Task requirements – Give back every line of the data exactly. Pictures are not part of the copy.

Given information –
════════════════

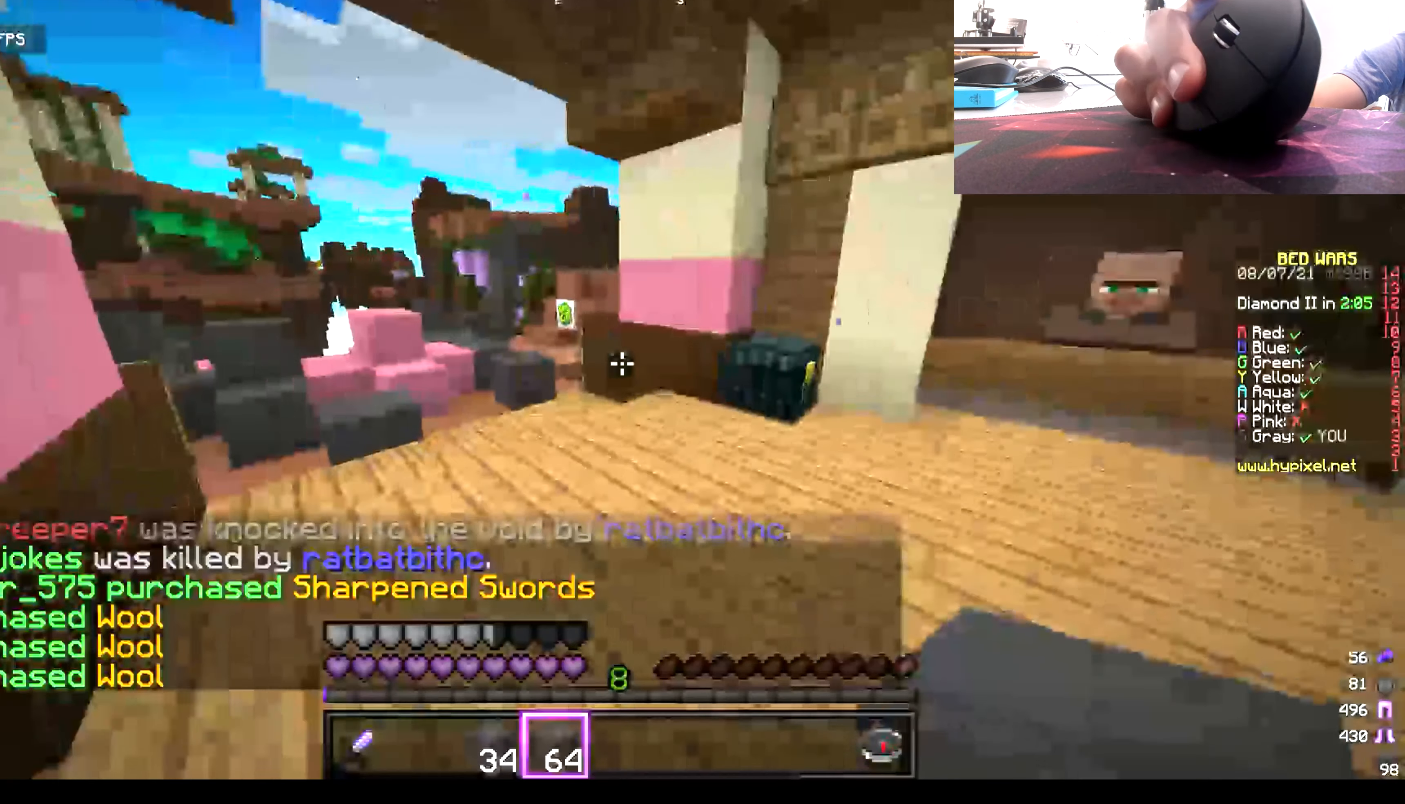
{"keys": ["w"], "mouse": [], "events": []}
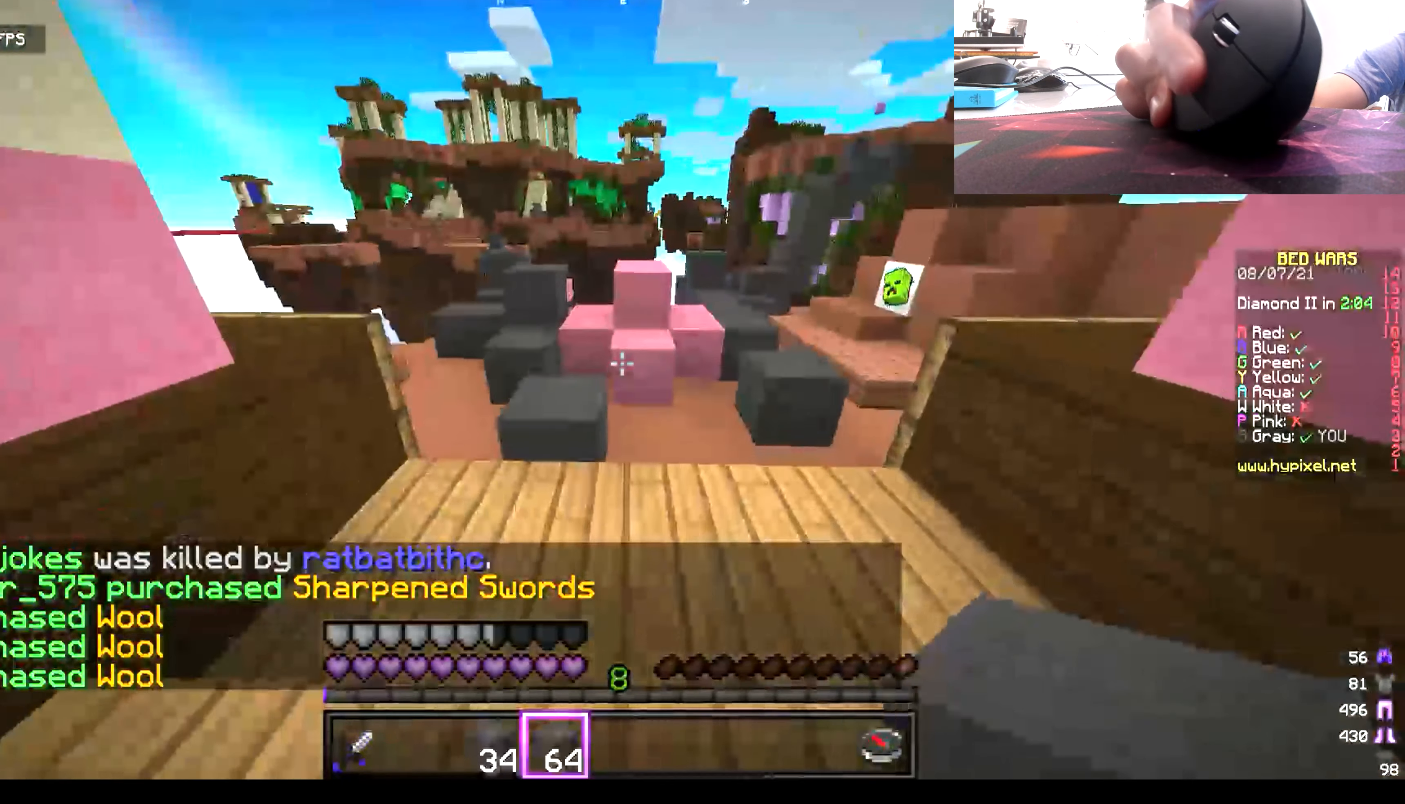
{"keys": ["w"], "mouse": [], "events": []}
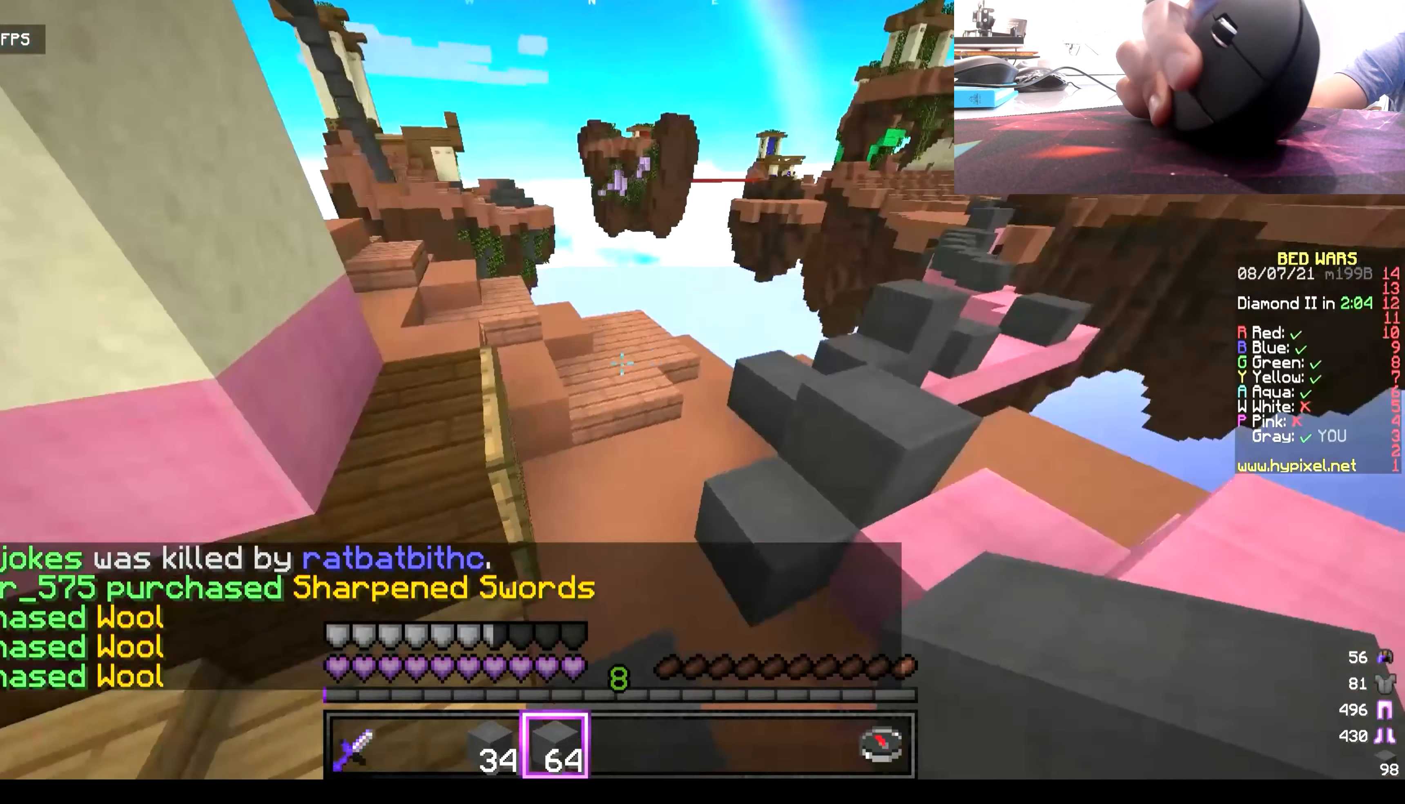
{"keys": ["w"], "mouse": [], "events": []}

════════════════

Answer section –
{"keys": ["w"], "mouse": [], "events": []}
{"keys": ["w"], "mouse": [], "events": []}
{"keys": ["w"], "mouse": [], "events": []}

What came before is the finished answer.